:: Task set ::
**A)** Please transcribe the passage of the inspection report starting at "3. Review of" and ending at "January 21, 2022.".
**B)** Render this sentence from the inspection report in Spanish: "The deficient practice posed a potential illness risk to residents."

:: Excerpt provided ::
#####
C. A manager shall not accept or retain an individual if:
1. The individual requires continuous:
a. Medical services;
b. Nursing services, (unless the facility complies with A.R.S.36-401(C) (ADULT FOSTER CARE HOME); or
c. Behavioral Health Services;
2. The assisted living services needed by the individual are not within the assisted living facility's scope of services;
3. The assisted living facility does not have the ability to provide the assisted living services needed by the individual; or
4. The individual requires restraints, including the use of bedrails."

3. Review of R1's medical record revealed a residency agreement. This residency agreement did not include the correct provisions allowing a manager to terminate residency of a resident. The residency agreement did not include the following term for a 14-day termination:
-The primary condition for which the individual needs assisted living services is a behavioral health issue.
Based on R1's acceptance date, this documentation was required.

4. During an interview, E1 acknowledged the facility's policy and procedure and R1's residency agreement did not include the correct policy and procedure for an assisted living facility to terminate residency.

5. Technical assistance was provided on this Rule during the compliance inspection conducted January 21, 2022.

Deficiency #2

Rule/Regulation Violated:
C. A manager shall ensure that a resident's medical record contains:
17. Documentation of notification of the resident of the availability of vaccination for influenza and pneumonia, according to A.R.S. § 36-406(1)(d);
Evidence/Findings:
Based on documentation review, record review, and interview, the manager failed to ensure a resident medical record contained documentation of notification of the resident of the availability of vaccination for pneumonia, according to A.R.S. \'a7 36-406(1)(d), to one of one resident. The deficient practice posed a potential illness risk to residents.

Findings include:

1. A.R.S. \'a7 36-406(1)(d) states "The department shall: Require as a condition of licensure that nursing care institutions and assisted living facilities make vaccinations for influenza and pneumonia available to residents on site on a yearly basis. The department shall prescribe the manner by which the institutions and facilities shall document compliance with this subdivision, including documenting residents who refuse to be immunized. The department shall not impose a violation on a licensee for not making a vaccination available if there is a shortage of that vaccination in this state as determined by the director."
#####
[Remote sensing detection data]
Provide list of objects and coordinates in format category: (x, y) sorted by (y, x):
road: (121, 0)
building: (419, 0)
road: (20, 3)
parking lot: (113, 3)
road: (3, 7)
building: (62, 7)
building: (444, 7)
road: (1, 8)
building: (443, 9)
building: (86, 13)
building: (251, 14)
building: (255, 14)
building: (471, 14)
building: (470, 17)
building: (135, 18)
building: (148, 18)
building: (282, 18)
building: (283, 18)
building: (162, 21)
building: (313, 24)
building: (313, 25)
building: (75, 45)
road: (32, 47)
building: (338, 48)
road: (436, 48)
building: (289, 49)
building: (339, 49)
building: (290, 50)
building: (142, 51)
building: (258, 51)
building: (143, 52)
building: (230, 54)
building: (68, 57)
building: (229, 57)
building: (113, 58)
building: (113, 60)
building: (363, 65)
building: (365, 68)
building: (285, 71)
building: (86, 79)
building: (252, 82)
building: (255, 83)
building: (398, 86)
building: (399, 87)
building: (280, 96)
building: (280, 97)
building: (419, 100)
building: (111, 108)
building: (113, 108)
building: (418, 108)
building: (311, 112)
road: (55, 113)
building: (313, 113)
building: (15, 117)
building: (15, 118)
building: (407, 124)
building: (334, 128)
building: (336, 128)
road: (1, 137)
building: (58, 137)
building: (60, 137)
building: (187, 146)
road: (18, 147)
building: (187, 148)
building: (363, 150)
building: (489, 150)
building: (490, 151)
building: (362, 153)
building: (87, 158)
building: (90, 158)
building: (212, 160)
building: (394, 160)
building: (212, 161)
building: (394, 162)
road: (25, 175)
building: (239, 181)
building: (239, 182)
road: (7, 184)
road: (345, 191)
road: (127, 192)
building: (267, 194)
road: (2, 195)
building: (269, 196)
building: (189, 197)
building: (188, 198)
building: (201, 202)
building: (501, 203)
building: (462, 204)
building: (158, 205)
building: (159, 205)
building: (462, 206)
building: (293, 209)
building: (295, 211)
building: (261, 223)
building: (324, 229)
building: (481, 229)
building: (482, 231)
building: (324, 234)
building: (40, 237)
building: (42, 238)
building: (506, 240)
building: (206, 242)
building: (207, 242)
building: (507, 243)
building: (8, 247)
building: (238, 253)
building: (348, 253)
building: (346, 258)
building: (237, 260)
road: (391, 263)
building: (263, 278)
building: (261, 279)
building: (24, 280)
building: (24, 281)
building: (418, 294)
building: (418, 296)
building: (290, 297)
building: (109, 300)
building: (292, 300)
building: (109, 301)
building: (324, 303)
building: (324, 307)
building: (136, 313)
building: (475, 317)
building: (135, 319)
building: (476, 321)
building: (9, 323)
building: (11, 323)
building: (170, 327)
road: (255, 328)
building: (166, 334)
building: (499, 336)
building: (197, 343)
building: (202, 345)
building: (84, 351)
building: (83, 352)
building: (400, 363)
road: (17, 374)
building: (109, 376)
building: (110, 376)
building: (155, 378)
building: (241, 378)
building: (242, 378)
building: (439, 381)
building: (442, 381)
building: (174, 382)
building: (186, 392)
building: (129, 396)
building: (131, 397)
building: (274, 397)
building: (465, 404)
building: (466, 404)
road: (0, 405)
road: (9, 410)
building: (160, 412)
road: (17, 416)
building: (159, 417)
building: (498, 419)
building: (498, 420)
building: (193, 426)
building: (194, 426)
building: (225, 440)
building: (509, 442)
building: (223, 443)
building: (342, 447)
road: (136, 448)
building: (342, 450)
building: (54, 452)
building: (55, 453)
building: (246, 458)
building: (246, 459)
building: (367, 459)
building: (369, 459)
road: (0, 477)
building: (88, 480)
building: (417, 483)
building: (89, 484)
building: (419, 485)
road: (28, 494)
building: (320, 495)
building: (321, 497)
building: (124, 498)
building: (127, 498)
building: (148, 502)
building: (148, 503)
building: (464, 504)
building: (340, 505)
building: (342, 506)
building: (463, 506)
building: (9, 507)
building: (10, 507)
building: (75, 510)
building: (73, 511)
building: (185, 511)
#####
:: Solutions ::
**A)**
3. Review of R1's medical record revealed a residency agreement. This residency agreement did not include the correct provisions allowing a manager to terminate residency of a resident. The residency agreement did not include the following term for a 14-day termination:
-The primary condition for which the individual needs assisted living services is a behavioral health issue.
Based on R1's acceptance date, this documentation was required.

4. During an interview, E1 acknowledged the facility's policy and procedure and R1's residency agreement did not include the correct policy and procedure for an assisted living facility to terminate residency.

5. Technical assistance was provided on this Rule during the compliance inspection conducted January 21, 2022.

**B)** La práctica deficiente representaba un riesgo potencial de enfermedad para los residentes.